LCA: The ways of Wayland

Posted Feb 16, 2013 2:11 UTC (Sat) by Serge (guest, #84957)
In reply to: LCA: The ways of Wayland by raven667
Parent article: LCA: The ways of Wayland

> Wayland should be easier to make a window manager/compositor for than X11 because it has a sane design.

Hm... Modern cars are very complex, so many buttons, so many parts, they take too much space, require too much fuel, and they were designed ages ago! There's a fundamental flaw: they have 4 wheels. That's too much, people don't need so many wheels. Let's fix that! I present you... unicycle. It's simple, easy to use, takes little space, has just a few parts, easy to support. It has sane design.

Of course that's sarcasm. But still, Wayland design is simple, that does not make it sane. For example client side decorations make sane tiling (and many other things) impossible.

> I expect there to continue to be a robust assortment of Wayland compositors with various behaviors, some ported from X11 window managers, some based on Weston. It would make sense to build from the reference Weston implementation rather than writing your own from scratch.

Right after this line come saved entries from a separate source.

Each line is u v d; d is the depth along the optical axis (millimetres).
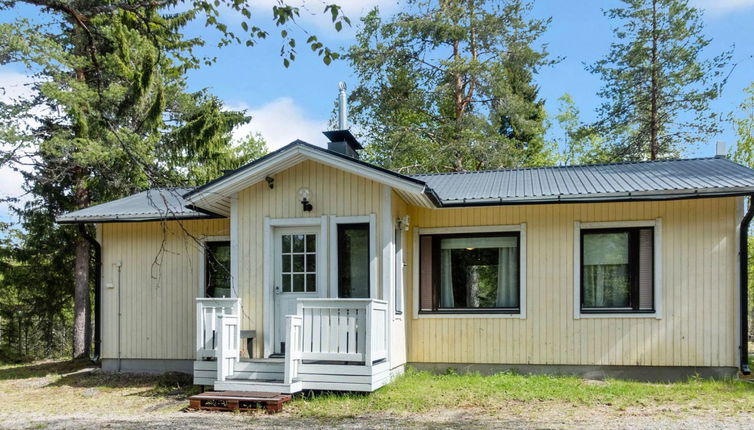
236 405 8273
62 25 17234
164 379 11211
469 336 10805
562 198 9930
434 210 11109
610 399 8445
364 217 9734
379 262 9602
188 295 12258
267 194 10164
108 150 15016
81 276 18078
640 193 9609
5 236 20094
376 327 8938
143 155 14977
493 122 23266
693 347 9914
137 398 9711
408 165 23984
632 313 10180
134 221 11930
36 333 21047
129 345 12523
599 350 10273
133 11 7109
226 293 12141
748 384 9312
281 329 9969
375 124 25219
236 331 9273
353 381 8578
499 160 22250
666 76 22312
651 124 22781
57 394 10500
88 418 8156
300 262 10070
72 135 16016
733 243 9867
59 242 19266
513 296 10797
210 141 17609
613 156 23422
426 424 7219
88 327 18094
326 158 9477
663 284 10086
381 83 24266
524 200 10086
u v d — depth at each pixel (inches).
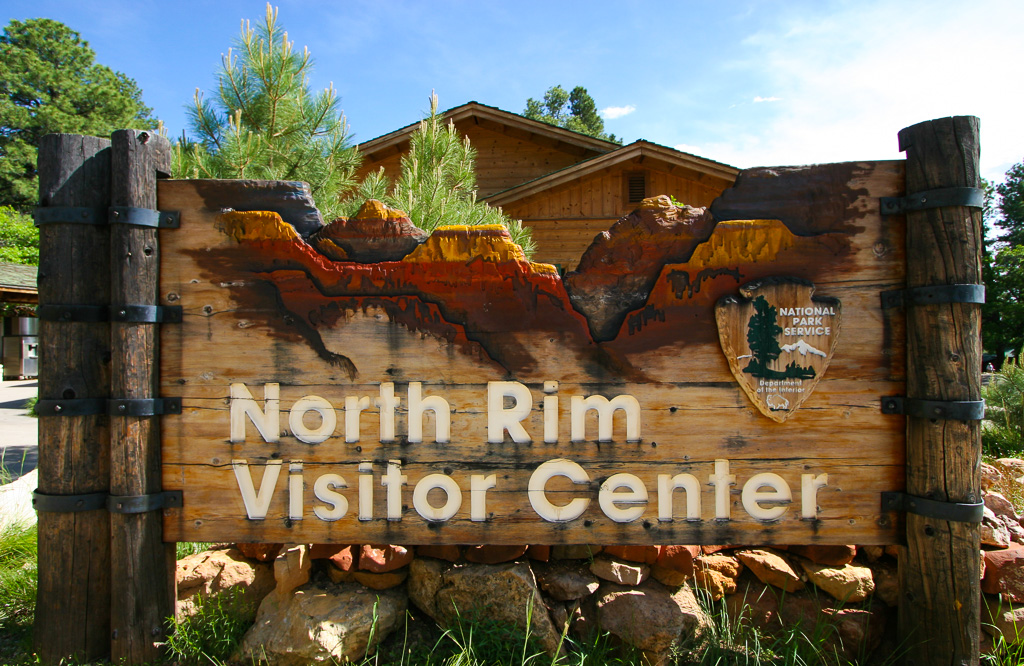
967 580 90.3
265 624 96.5
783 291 97.0
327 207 193.5
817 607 103.7
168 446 99.0
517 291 98.9
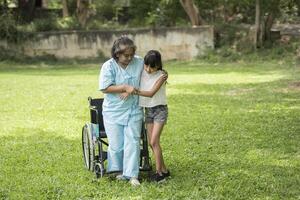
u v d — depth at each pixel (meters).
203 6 31.88
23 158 8.31
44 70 25.48
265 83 17.73
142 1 32.47
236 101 13.94
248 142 9.12
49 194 6.50
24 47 29.92
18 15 32.88
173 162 7.88
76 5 34.50
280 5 28.36
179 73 22.39
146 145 7.04
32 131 10.62
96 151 7.65
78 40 29.69
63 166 7.79
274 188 6.54
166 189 6.54
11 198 6.36
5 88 17.77
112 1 34.06
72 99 14.98
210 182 6.81
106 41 29.64
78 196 6.40
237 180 6.88
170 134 9.95
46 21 30.88
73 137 9.94
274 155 8.20
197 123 10.98
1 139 9.91
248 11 33.06
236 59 27.39
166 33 29.27
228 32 29.64
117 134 6.73
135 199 6.24
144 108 6.89
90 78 20.95
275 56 26.70
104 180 6.90
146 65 6.70
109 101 6.72
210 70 23.56
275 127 10.36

Forking and patching Weston is not that simple. But even if people start forking Weston to implement dockbars, WMs, etc. you end up choosing between Wayland compositors with nice WM, nice dockbars, nice theming support OR nice workspaces. And you'll have to choose only one of them. Do you call that sane design?

> That's not really true, X11 doesn't have any support for dockbars and the like

X11 does have that support (EWMH). By "support" I mean ability to implement it without having to patch X.Org or write protocol extensions. X11 is so good that it allows me to do that.

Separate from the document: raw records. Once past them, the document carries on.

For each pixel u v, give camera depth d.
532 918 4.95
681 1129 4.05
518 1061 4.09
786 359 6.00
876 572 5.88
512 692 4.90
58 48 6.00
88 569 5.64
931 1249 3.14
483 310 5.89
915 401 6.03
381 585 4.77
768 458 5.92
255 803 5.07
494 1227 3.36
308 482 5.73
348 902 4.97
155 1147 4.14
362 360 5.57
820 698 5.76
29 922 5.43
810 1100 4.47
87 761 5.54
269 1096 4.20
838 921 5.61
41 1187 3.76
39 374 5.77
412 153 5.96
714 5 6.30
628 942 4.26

> standards hammered out over the years by the window manager makers for dockbars and other apps

That's what I was talking about! Yes, if I was inventing dockbar, I would have to write a standard for that. But it's already done, ~20 years ago. And now Wayland makes everybody to reinvent the wheels, spend 10 more years to write all those standards again. From scratch. But use extensions, outside of Wayland. Because core Wayland protocol does not allow that by design.

> a window manager which supports all the relevant standards you just talked about previously takes far far far more than 50 LoC

I just tried TinyWM (which is ~50 lines) and it works. :) Well, I had to unbind Alt+F1 to make it work. As for some actually useful WMs, there's DWM. Yes, it's about 40 times larger than TinyWM, but it's 20 times smaller than Weston and has many features that Weston does not.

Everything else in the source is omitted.